(Pictures with circuit source files)
###

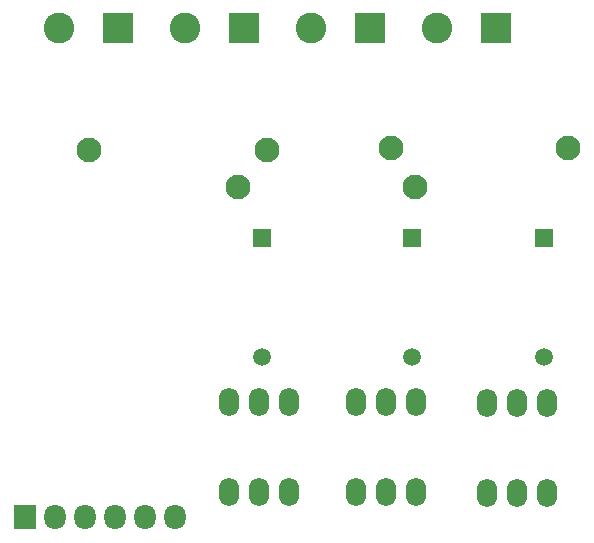
<source format=gts>
G04 #@! TF.FileFunction,Soldermask,Top*
%FSLAX46Y46*%
G04 Gerber Fmt 4.6, Leading zero omitted, Abs format (unit mm)*
G04 Created by KiCad (PCBNEW 4.0.2-stable) date 3/20/2016 1:32:16 PM*
%MOMM*%
G01*
G04 APERTURE LIST*
%ADD10C,0.100000*%
%ADD11R,1.500000X1.500000*%
%ADD12C,1.500000*%
%ADD13R,2.600000X2.600000*%
%ADD14C,2.600000*%
%ADD15R,1.827200X2.132000*%
%ADD16O,1.827200X2.132000*%
%ADD17C,2.098980*%
%ADD18O,1.700000X2.400000*%
G04 APERTURE END LIST*
D10*
D11*
X152306000Y-92568000D03*
D12*
X152306000Y-102568000D03*
D11*
X163482000Y-92568000D03*
D12*
X163482000Y-102568000D03*
D11*
X139606000Y-92568000D03*
D12*
X139606000Y-102568000D03*
D13*
X127414000Y-74788000D03*
D14*
X122414000Y-74788000D03*
D13*
X138082000Y-74788000D03*
D14*
X133082000Y-74788000D03*
D13*
X148750000Y-74788000D03*
D14*
X143750000Y-74788000D03*
D13*
X159418000Y-74788000D03*
D14*
X154418000Y-74788000D03*
D15*
X119540000Y-116190000D03*
D16*
X122080000Y-116190000D03*
X124620000Y-116190000D03*
X127160000Y-116190000D03*
X129700000Y-116190000D03*
X132240000Y-116190000D03*
D17*
X137574000Y-88250000D03*
X152574000Y-88250000D03*
X150528000Y-84948000D03*
X165528000Y-84948000D03*
X125001000Y-85075000D03*
X140001000Y-85075000D03*
D18*
X147607000Y-114031000D03*
X150147000Y-114031000D03*
X152687000Y-114031000D03*
X152687000Y-106411000D03*
X150147000Y-106411000D03*
X147607000Y-106411000D03*
X136812000Y-114031000D03*
X139352000Y-114031000D03*
X141892000Y-114031000D03*
X141892000Y-106411000D03*
X139352000Y-106411000D03*
X136812000Y-106411000D03*
X158656000Y-114158000D03*
X161196000Y-114158000D03*
X163736000Y-114158000D03*
X163736000Y-106538000D03*
X161196000Y-106538000D03*
X158656000Y-106538000D03*
M02*

</source>
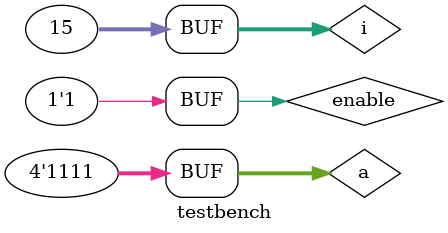
<source format=v>

module testbench ;
 reg [3:0] a;
 reg enable;
 wire [15:0] out;
 integer i;
 
 decoder_4x16 d1(a,enable,out);
 
 initial begin
 enable = 0; a =4'b0100;
 #50 enable = 1;a = 4'b0000;
 for( i = 0;i<15 ; i = i+1)begin
  #62 a =a+1;
  end
 
 end
endmodule

</source>
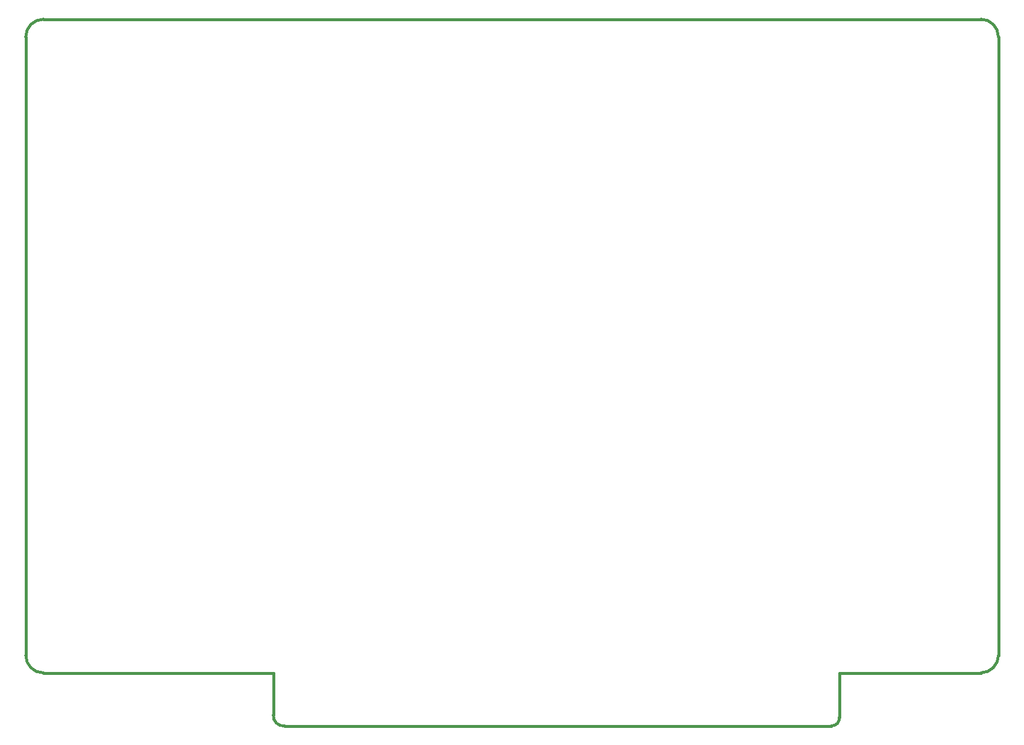
<source format=gm1>
%TF.GenerationSoftware,KiCad,Pcbnew,7.0.10*%
%TF.CreationDate,2024-10-23T16:42:54+13:00*%
%TF.ProjectId,isa_monster_fdc,6973615f-6d6f-46e7-9374-65725f666463,1.0*%
%TF.SameCoordinates,Original*%
%TF.FileFunction,Profile,NP*%
%FSLAX46Y46*%
G04 Gerber Fmt 4.6, Leading zero omitted, Abs format (unit mm)*
G04 Created by KiCad (PCBNEW 7.0.10) date 2024-10-23 16:42:54*
%MOMM*%
%LPD*%
G01*
G04 APERTURE LIST*
%TA.AperFunction,Profile*%
%ADD10C,0.381000*%
%TD*%
G04 APERTURE END LIST*
D10*
X71120000Y-139700000D02*
G75*
G03*
X73660000Y-142240000I2540000J0D01*
G01*
X186833719Y-149859920D02*
G75*
G03*
X187960298Y-148589701I40681J1098620D01*
G01*
X208280000Y-142240000D02*
G75*
G03*
X210820000Y-139700000I0J2540000D01*
G01*
X106679972Y-148252754D02*
G75*
G03*
X108331077Y-149860000I1474228J-137246D01*
G01*
X73660000Y-48260000D02*
X208280000Y-48260000D01*
X108331000Y-149860000D02*
X186840000Y-149860000D01*
X73660000Y-142240000D02*
X106680000Y-142240000D01*
X187960000Y-142240000D02*
X208280000Y-142240000D01*
X73660000Y-48260000D02*
G75*
G03*
X71120000Y-50800000I0J-2540000D01*
G01*
X106680000Y-142240000D02*
X106680000Y-148260000D01*
X71120000Y-139700000D02*
X71120000Y-50800000D01*
X210820000Y-50800000D02*
G75*
G03*
X208280000Y-48260000I-2540000J0D01*
G01*
X210820000Y-50800000D02*
X210820000Y-139700000D01*
X187960000Y-142240000D02*
X187960000Y-148590000D01*
M02*

</source>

###

** EXERCISE DESCRIPTION **
Without the pictures, give all of the entries above again exactly.

** RESULT FOR THIS EXERCISE **
<source format=gts>
G04 #@! TF.FileFunction,Soldermask,Top*
%FSLAX46Y46*%
G04 Gerber Fmt 4.6, Leading zero omitted, Abs format (unit mm)*
G04 Created by KiCad (PCBNEW 4.0.2-stable) date 3/20/2016 1:32:16 PM*
%MOMM*%
G01*
G04 APERTURE LIST*
%ADD10C,0.100000*%
%ADD11R,1.500000X1.500000*%
%ADD12C,1.500000*%
%ADD13R,2.600000X2.600000*%
%ADD14C,2.600000*%
%ADD15R,1.827200X2.132000*%
%ADD16O,1.827200X2.132000*%
%ADD17C,2.098980*%
%ADD18O,1.700000X2.400000*%
G04 APERTURE END LIST*
D10*
D11*
X152306000Y-92568000D03*
D12*
X152306000Y-102568000D03*
D11*
X163482000Y-92568000D03*
D12*
X163482000Y-102568000D03*
D11*
X139606000Y-92568000D03*
D12*
X139606000Y-102568000D03*
D13*
X127414000Y-74788000D03*
D14*
X122414000Y-74788000D03*
D13*
X138082000Y-74788000D03*
D14*
X133082000Y-74788000D03*
D13*
X148750000Y-74788000D03*
D14*
X143750000Y-74788000D03*
D13*
X159418000Y-74788000D03*
D14*
X154418000Y-74788000D03*
D15*
X119540000Y-116190000D03*
D16*
X122080000Y-116190000D03*
X124620000Y-116190000D03*
X127160000Y-116190000D03*
X129700000Y-116190000D03*
X132240000Y-116190000D03*
D17*
X137574000Y-88250000D03*
X152574000Y-88250000D03*
X150528000Y-84948000D03*
X165528000Y-84948000D03*
X125001000Y-85075000D03*
X140001000Y-85075000D03*
D18*
X147607000Y-114031000D03*
X150147000Y-114031000D03*
X152687000Y-114031000D03*
X152687000Y-106411000D03*
X150147000Y-106411000D03*
X147607000Y-106411000D03*
X136812000Y-114031000D03*
X139352000Y-114031000D03*
X141892000Y-114031000D03*
X141892000Y-106411000D03*
X139352000Y-106411000D03*
X136812000Y-106411000D03*
X158656000Y-114158000D03*
X161196000Y-114158000D03*
X163736000Y-114158000D03*
X163736000Y-106538000D03*
X161196000Y-106538000D03*
X158656000Y-106538000D03*
M02*

</source>
<source format=v>

module testbench ;
 reg [3:0] a;
 reg enable;
 wire [15:0] out;
 integer i;
 
 decoder_4x16 d1(a,enable,out);
 
 initial begin
 enable = 0; a =4'b0100;
 #50 enable = 1;a = 4'b0000;
 for( i = 0;i<15 ; i = i+1)begin
  #62 a =a+1;
  end
 
 end
endmodule

</source>
<source format=gm1>
%TF.GenerationSoftware,KiCad,Pcbnew,7.0.10*%
%TF.CreationDate,2024-10-23T16:42:54+13:00*%
%TF.ProjectId,isa_monster_fdc,6973615f-6d6f-46e7-9374-65725f666463,1.0*%
%TF.SameCoordinates,Original*%
%TF.FileFunction,Profile,NP*%
%FSLAX46Y46*%
G04 Gerber Fmt 4.6, Leading zero omitted, Abs format (unit mm)*
G04 Created by KiCad (PCBNEW 7.0.10) date 2024-10-23 16:42:54*
%MOMM*%
%LPD*%
G01*
G04 APERTURE LIST*
%TA.AperFunction,Profile*%
%ADD10C,0.381000*%
%TD*%
G04 APERTURE END LIST*
D10*
X71120000Y-139700000D02*
G75*
G03*
X73660000Y-142240000I2540000J0D01*
G01*
X186833719Y-149859920D02*
G75*
G03*
X187960298Y-148589701I40681J1098620D01*
G01*
X208280000Y-142240000D02*
G75*
G03*
X210820000Y-139700000I0J2540000D01*
G01*
X106679972Y-148252754D02*
G75*
G03*
X108331077Y-149860000I1474228J-137246D01*
G01*
X73660000Y-48260000D02*
X208280000Y-48260000D01*
X108331000Y-149860000D02*
X186840000Y-149860000D01*
X73660000Y-142240000D02*
X106680000Y-142240000D01*
X187960000Y-142240000D02*
X208280000Y-142240000D01*
X73660000Y-48260000D02*
G75*
G03*
X71120000Y-50800000I0J-2540000D01*
G01*
X106680000Y-142240000D02*
X106680000Y-148260000D01*
X71120000Y-139700000D02*
X71120000Y-50800000D01*
X210820000Y-50800000D02*
G75*
G03*
X208280000Y-48260000I-2540000J0D01*
G01*
X210820000Y-50800000D02*
X210820000Y-139700000D01*
X187960000Y-142240000D02*
X187960000Y-148590000D01*
M02*

</source>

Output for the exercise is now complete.